企画型の車両はトロッコ列車のほかにも「ホビートレイン」と呼ばれる車両もあります。その第一陣が「海洋堂ホビートレイン」。これは2011年6月に登場したキハ32形改造の車両で、株式会社海洋堂が高知県四万十町にオープンの『海洋堂ホビー館四万十』とコラボレーションしたものです。外観は赤や濃紺をベースに恐竜や動物の画像をラッピングで貼り付けたものとなっています。車内は一部の座席を撤去し、約500体にも及ぶ大小さまざまなフィギュアの展示スペースを設けています。
株式会社海洋堂はフィギュアや食玩等の各種模型を製作する会社で、造形物の精巧さや造形センスは世界屈指の水準を誇ることで有名な会社なんだそうです。創業社長の宮脇修氏が高知県幡多郡黒潮町の出身である関係で、2011年7月、高知県四万十町に、廃校舎を再利用したホビー博物館「海洋堂ホビー館四万十」を開館させています。この「海洋堂ホビートレイン」、当初は1年間ほどの運行予定であったのですが、人気が高いためか期間が延長され、しかも2013年7月にはリニューアルされ、以後も定期運用がなされています。
「ホビートレイン」としては、予土線の全線開通40周年および宇和島~近永間開通100周年に合わせ、初代の0系新幹線をイメージしたビックリするような外観の「鉄道ホビートレイン」を2014年3月15日から運行開始しています(詳細は後述します)。
で、普通列車用の3番線ホームでポツンとたった1両で発車を待っていたのはこのうちの「海洋堂ホビートレイン」でした。予土線の「海洋堂ホビートレイン」窪川行きの普通列車は9分の連絡で9時39分に発車しました。車内は私が乗り込んだ時点で座席は首から一眼レフカメラをぶら下げた鉄道マニアや四万十川の清流を見に来た観光客で満席。仕方なく最後尾に立って乗ることにしました(このほうがいろいろと車窓を楽しめるのでいいです)。フィギュアの展示スペースとして撤去されたぶんの座席があれば、乗客全員が十分に座れるのに…と思うのですが、そんな野暮なことを言ってはいけません。展示されているフィギュアですが、どれも精巧で大変によく出来ていることは認めますが、サンダーバード2号以外はちょっと私の趣味の範疇外です(笑)

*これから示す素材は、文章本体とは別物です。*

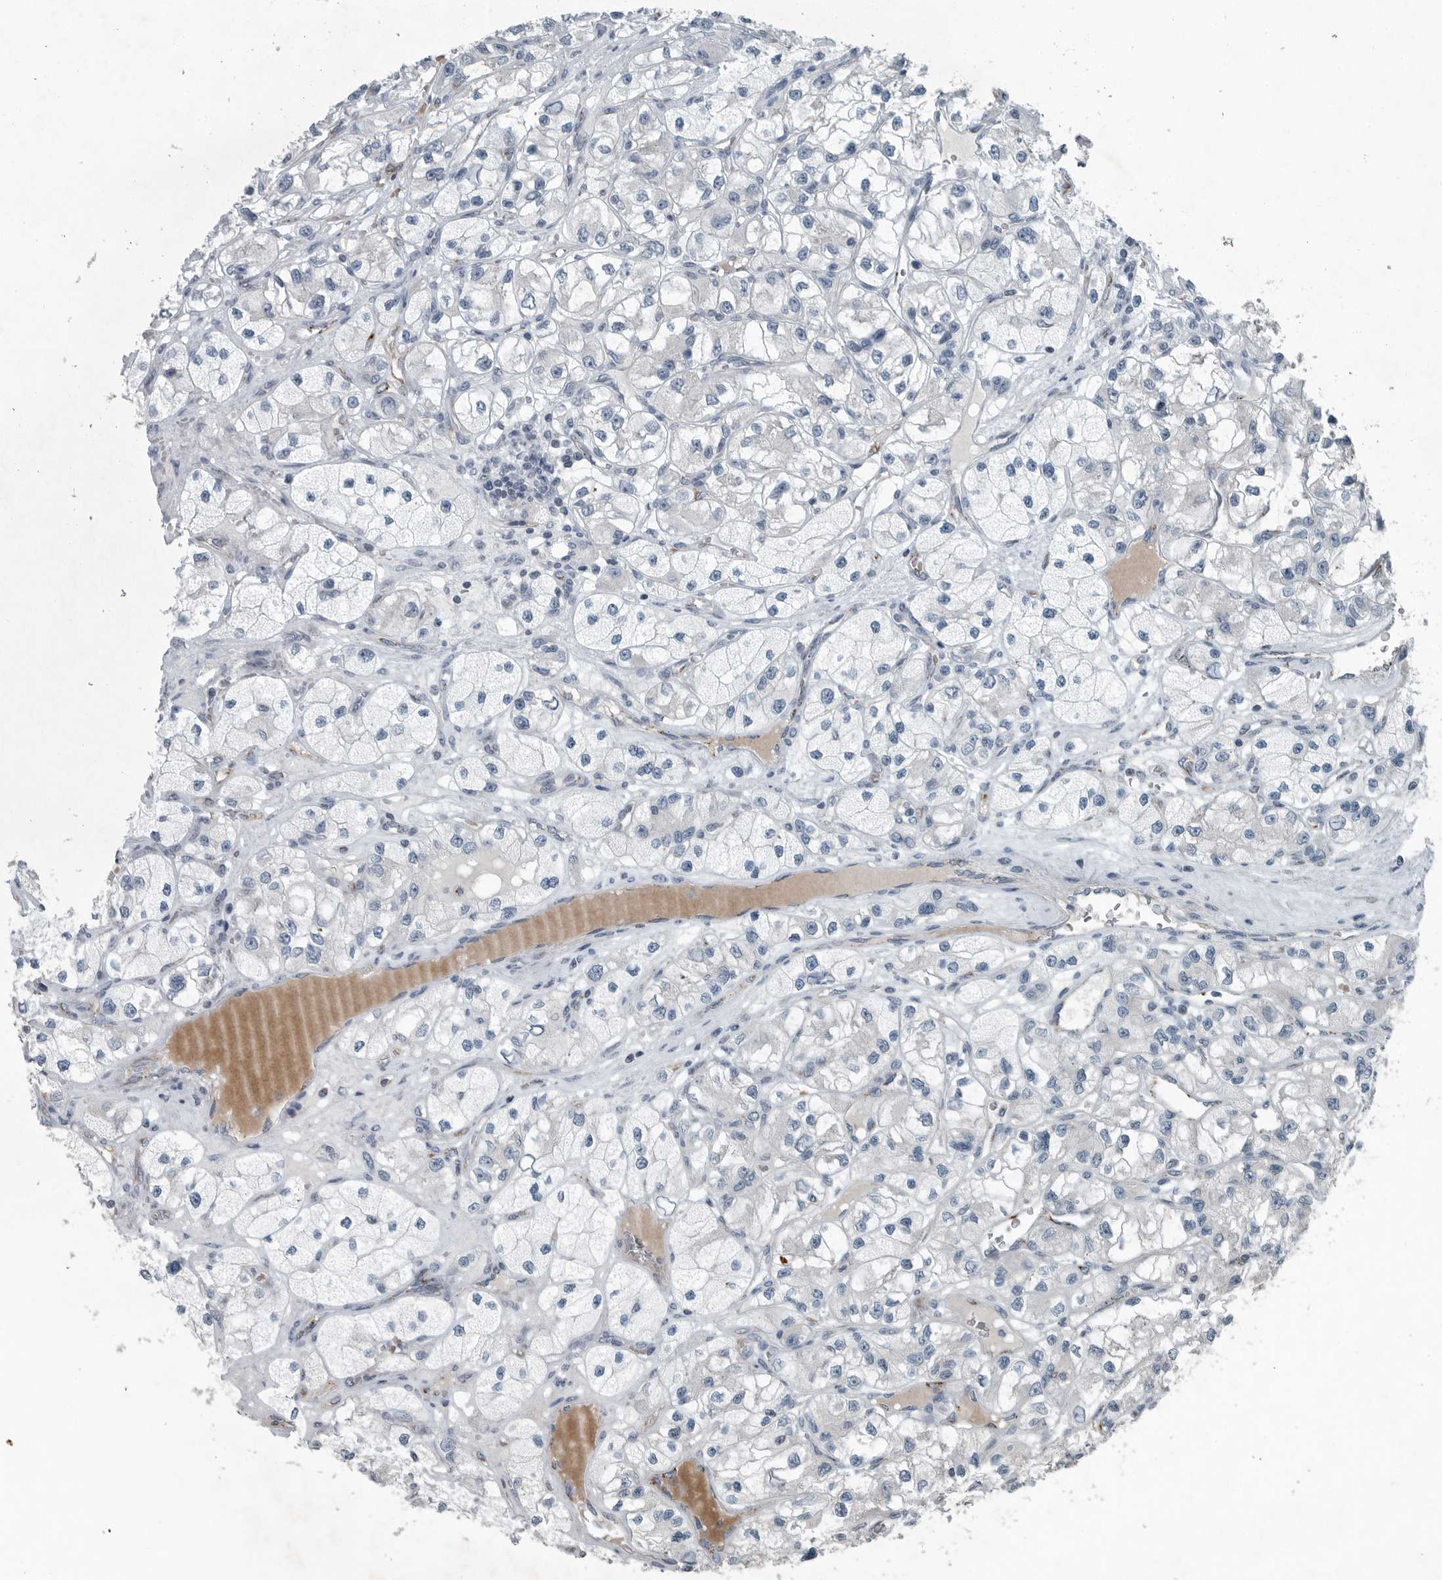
{"staining": {"intensity": "negative", "quantity": "none", "location": "none"}, "tissue": "renal cancer", "cell_type": "Tumor cells", "image_type": "cancer", "snomed": [{"axis": "morphology", "description": "Adenocarcinoma, NOS"}, {"axis": "topography", "description": "Kidney"}], "caption": "Tumor cells are negative for brown protein staining in renal adenocarcinoma. (DAB (3,3'-diaminobenzidine) IHC with hematoxylin counter stain).", "gene": "MPP3", "patient": {"sex": "female", "age": 57}}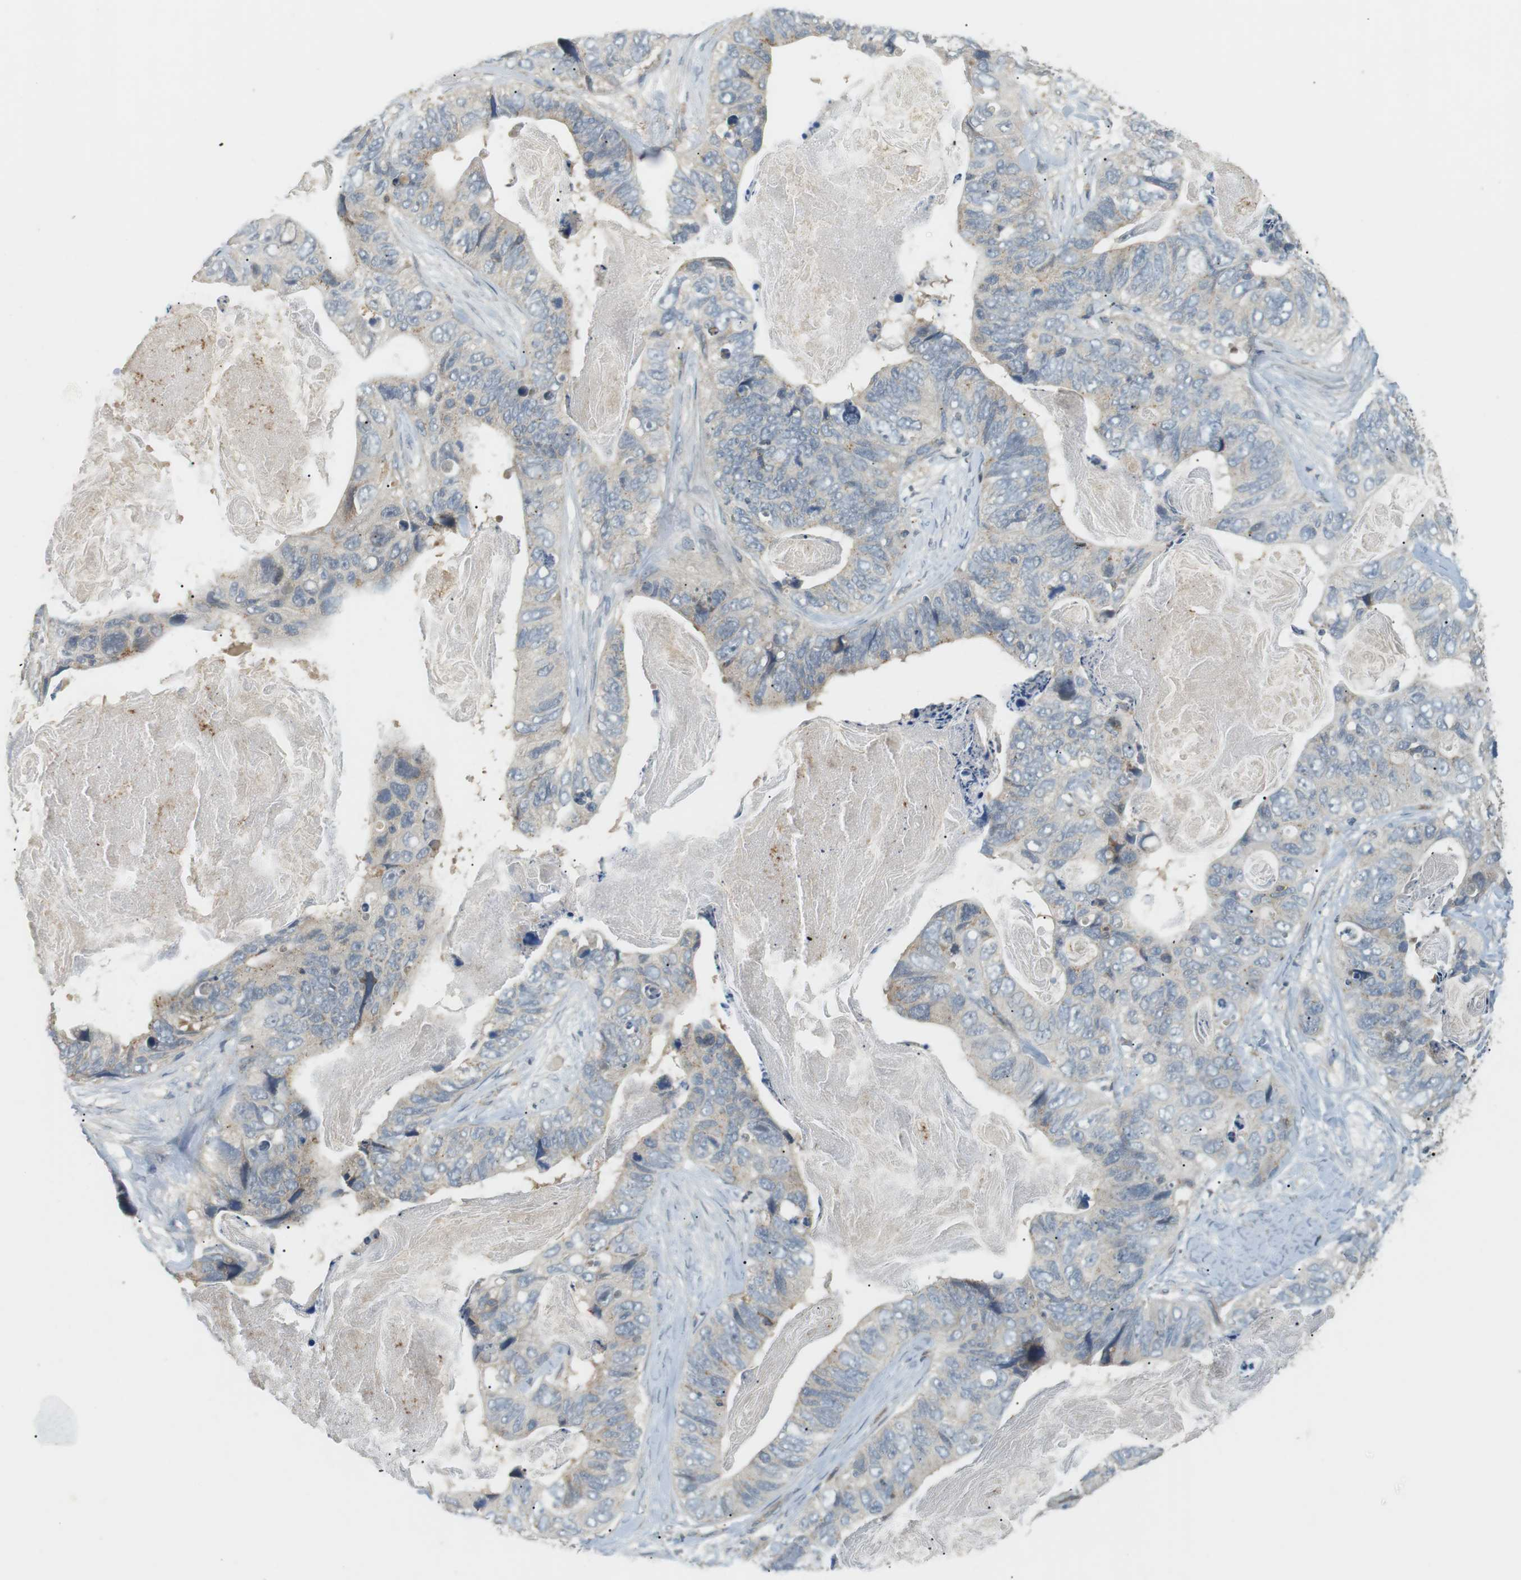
{"staining": {"intensity": "weak", "quantity": "<25%", "location": "cytoplasmic/membranous"}, "tissue": "stomach cancer", "cell_type": "Tumor cells", "image_type": "cancer", "snomed": [{"axis": "morphology", "description": "Adenocarcinoma, NOS"}, {"axis": "topography", "description": "Stomach"}], "caption": "Protein analysis of stomach adenocarcinoma displays no significant expression in tumor cells.", "gene": "P2RY1", "patient": {"sex": "female", "age": 89}}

予土線は、私鉄の宇和島鉄道によって1914年に開業した宇和島~近永(ちかなが)間の軌間762mmの軽便鉄道が元々の原点です。1923年に近永~吉野生(よしのぶ)間が開業して路線を延長しました。1941年にのちに予讃線となる宇和島~卯之町間が開業し、これに合わせて現在の1,067mm軌間への改軌と起点付近の線路の付け替え工事を実施し、北宇和島駅が起点となりました。第二次世界大戦後に愛媛県(伊予の国)と高知県(土佐の国)の間を結ぶことを目的に2回に渡る延長が実施され、ついに1974年に全線が開通。これに合わせて旧国名の頭文字をとって予土線としたのだそうです。
北宇和島~吉野生間はもともと軽便鉄道であった名残りから、低規格で非常にカーブが多く、この区間、列車は極度に低速で走ります。後ろの運転席の速度計を見ていると、時速20km/h~30km/hと言ったところでしょうか。時刻表を見ると、北宇和島を出て、次の務田(むでん)駅までの所要時間が13分となっていますが、この速度だと、さもありなん…って感じです。とにかくゆっくりゆっくり自転車並みの速度で、山の中を、基本的に地形を忠実になぞって走ります。なのでとにかく急勾配や急なカーブが多く、車窓からは壮大な山の中の風景を望むことができます。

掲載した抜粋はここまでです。